En d’autres termes, celle-ci est morte dès le moment où les gens ont eu trop peur pour faire valoir leurs droits. Depuis le fatidique 11 septembre 2001, les populations occidentales, particulièrement en Amérique du Nord, sont soûlées de peur par leurs gouvernements. Peur d’une autre attaque, fût-ce d’envergure moindre, guerre contre le terrorisme et, surtout, la peur de tenir un discours autre que celui qui enchaîne les déclarations péremptoires sur la «sécurité nationale» qui n’est en fait que celle des possédants.

Alors, à quel moment la démocratie et la liberté de parole meurent-elles? Mais tout simplement quand le peuple a trop peur pour les défendre.

mardi 22 mai 2018

Gourre où?


Que ce soit en politique, en religion ou en finances, il ne manque jamais de gourous bouffis de prêchi-prêcha, ce dernier n’étant qu’une denrée périssable et indigeste offerte au plus large public pour consommation immédiate. Le tout, bien entendu, en échange de raisonnables émoluments.

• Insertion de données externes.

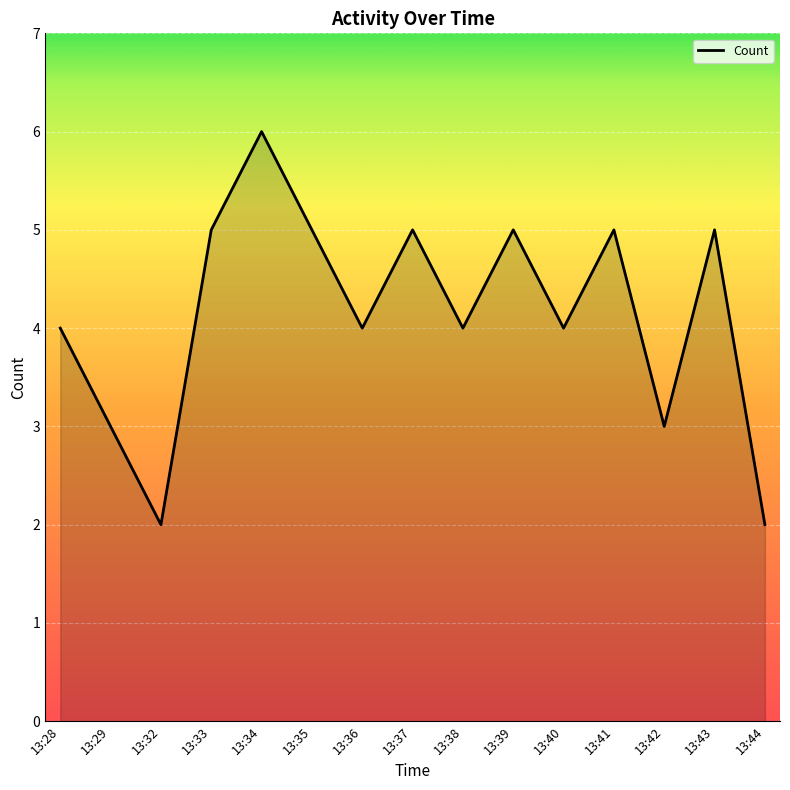

Approximately how many times larger is the value at 13:37 compared to 13:41?

1.0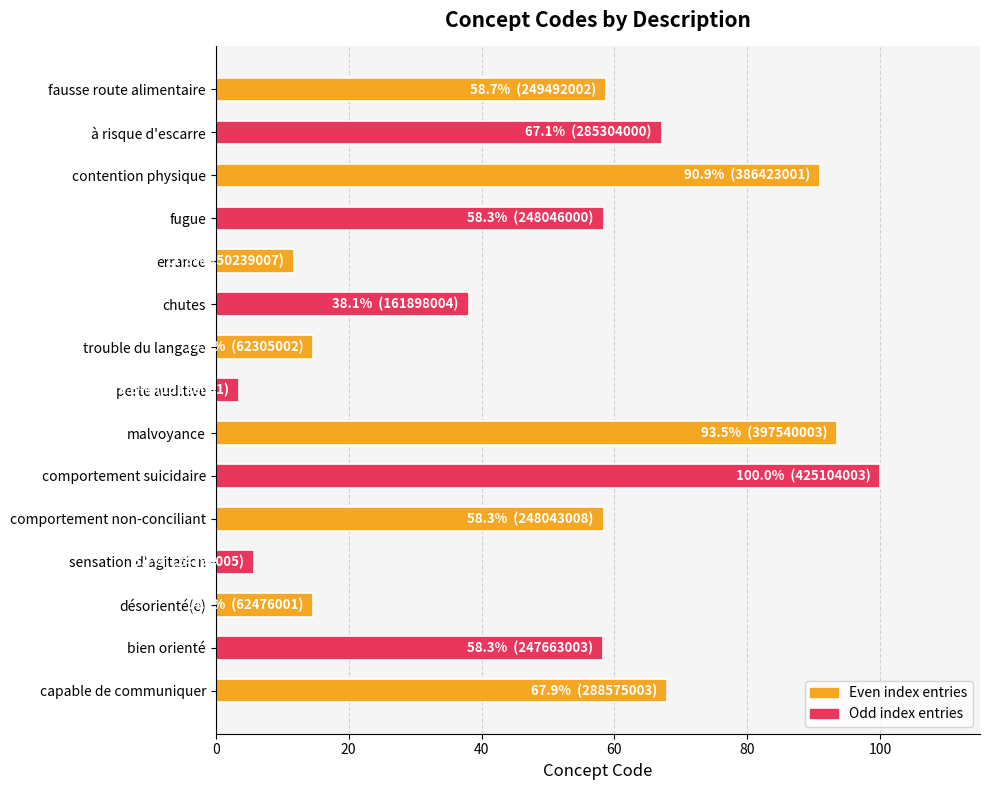

How many data points does each series have?

15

Ce n’est pas qu’il est dans notre nature de se réjouir du malheur d’autrui. Cependant, il est difficile de réprimer une certaine satisfaction quand une justice immanente vient nous rappeler que les donneurs de leçons devraient être ceux qui les reçoivent et que le temps finit toujours par jeter bas les masques.

À cet effet, je vous conjure de vous en rappeler, une fois que vous vous retrouverez enveloppés par le secret de l’isoloir, le 1er octobre prochain.

lundi 21 mai 2018

Mémoire


Maduro dure



Malgré le sabotage économique ourdi à l’extérieur comme à l’intérieur, malgré l’effondrement des prix du pétrole, principale exportation du pays et malgré l’instabilité politique savamment entretenue par une opposition appuyée par Washington, la révolution bolivarienne a remporté une autre élection au Vénézuéla.

Cette fois, il s’agissait de l’élection présidentielle qui a maintenu le président Maduro au pouvoir pour les six prochaines années. Parions que, lors de ce nouveau mandat, il ne manquera pas de manifestations violentes au cours desquelles quantité de gens vont perdre la vie, comme il y en eut tant au cours de l’année 2017. D’autant que l’opposition, toujours à s’égosiller au nom des grands principes démocratiques, conteste les résultats. En effet, selon elle, entre autres le fait que le taux de participation était de 46 %, cette élection a perdu toute légitimité. Le jour où cette même opposition prendra le pouvoir à la suite d’un coup d’État, elle la ramènera moins sur le plan des grands principes.

Pour elle, n’est véritablement démocratique que ce qui lui profite.

dimanche 20 mai 2018

Trompe rit



Après des semaines – voire des mois – de jérémiades de la part du président yankee, M. Donald Trompe, étant donné que le commerce de son pays était déficitaire face à l’économie chinoise, le dénouement est enfin arrivé. Il avait été question d’une guerre commerciale entre les deux pays; finalement, il n’en sera rien.

Bien au contraire, les Stazunis, après d’âpres négociations, ont fini par décider de ne pas élever de barrières tarifaires à l’encontre des importations chinoises. Bref, la guerre n’aura pas lieu, au grand soulagement de toutes les parties, dont l’une possédait tous les atouts dans on jeu, sur la table et dans sa manche.

C’est donc avec la tête haute et la présomption d’avoir triomphé sur le plan économique que les Stazunis et leur président amorcent cette nouvelle étape de relations commerciales avec le pays qui détient la majeure partie de leur éléphantesque dette accumulée.